When you first access this function, you will see a list of the locales that are set up, and you can choose to modify the settings of these with the Edit button, or you can add a new locale.
List of Allowed Locales
When you add a new language package, you instantly allow any user to switch to that language, but localized messages may not exist for that language. You can use the Translate System Messages and Prompts, or the Localize buttons that appear to provide the messages in any new language you define.
Adding a new locale does more that giving the capability to translate the messages into that language. All date formats and other locale specific features will use different defaults. For example, the default locale is en_US (English US), but you may add a new locale of en_GB for British English. When you do this, the default date formats will be those to which a British user is familiar, rather than the traditional ones familiar to a user in the USA.

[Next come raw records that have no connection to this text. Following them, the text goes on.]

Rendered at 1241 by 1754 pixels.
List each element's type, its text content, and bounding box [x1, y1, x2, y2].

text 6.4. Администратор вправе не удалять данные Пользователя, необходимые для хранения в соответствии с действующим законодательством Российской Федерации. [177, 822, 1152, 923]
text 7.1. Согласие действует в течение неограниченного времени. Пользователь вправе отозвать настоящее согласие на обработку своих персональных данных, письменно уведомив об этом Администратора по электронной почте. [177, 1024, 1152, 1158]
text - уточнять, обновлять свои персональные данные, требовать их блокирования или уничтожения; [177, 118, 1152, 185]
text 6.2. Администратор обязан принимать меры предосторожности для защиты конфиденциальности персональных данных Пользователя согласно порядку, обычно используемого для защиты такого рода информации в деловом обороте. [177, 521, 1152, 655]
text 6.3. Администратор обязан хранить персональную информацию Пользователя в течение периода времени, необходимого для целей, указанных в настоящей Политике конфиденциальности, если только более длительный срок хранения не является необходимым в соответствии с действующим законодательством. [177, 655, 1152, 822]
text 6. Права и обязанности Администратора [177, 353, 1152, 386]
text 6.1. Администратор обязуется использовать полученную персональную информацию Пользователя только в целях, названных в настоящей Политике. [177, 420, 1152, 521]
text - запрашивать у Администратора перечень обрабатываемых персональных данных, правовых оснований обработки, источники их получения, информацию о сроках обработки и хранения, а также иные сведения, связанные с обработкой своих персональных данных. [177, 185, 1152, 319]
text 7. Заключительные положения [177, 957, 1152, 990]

When no localized messages are available, or if the program is missing some localized messages in any specific language, ExtraView will display the language entry for the behavior setting named in DEFAULT_LOCALE. This is normally en_US. Note that a user in a country such as Britain can override a few localized messages, to eliminate any US English spelling.
Note: Once the setting named MULTI_LOCALE has been set to YES in an ExtraView database, and any changes to any text message has been made, the setting should not be reset to NO. Doing so may result in seeing text in a variety of locales being displayed to the user.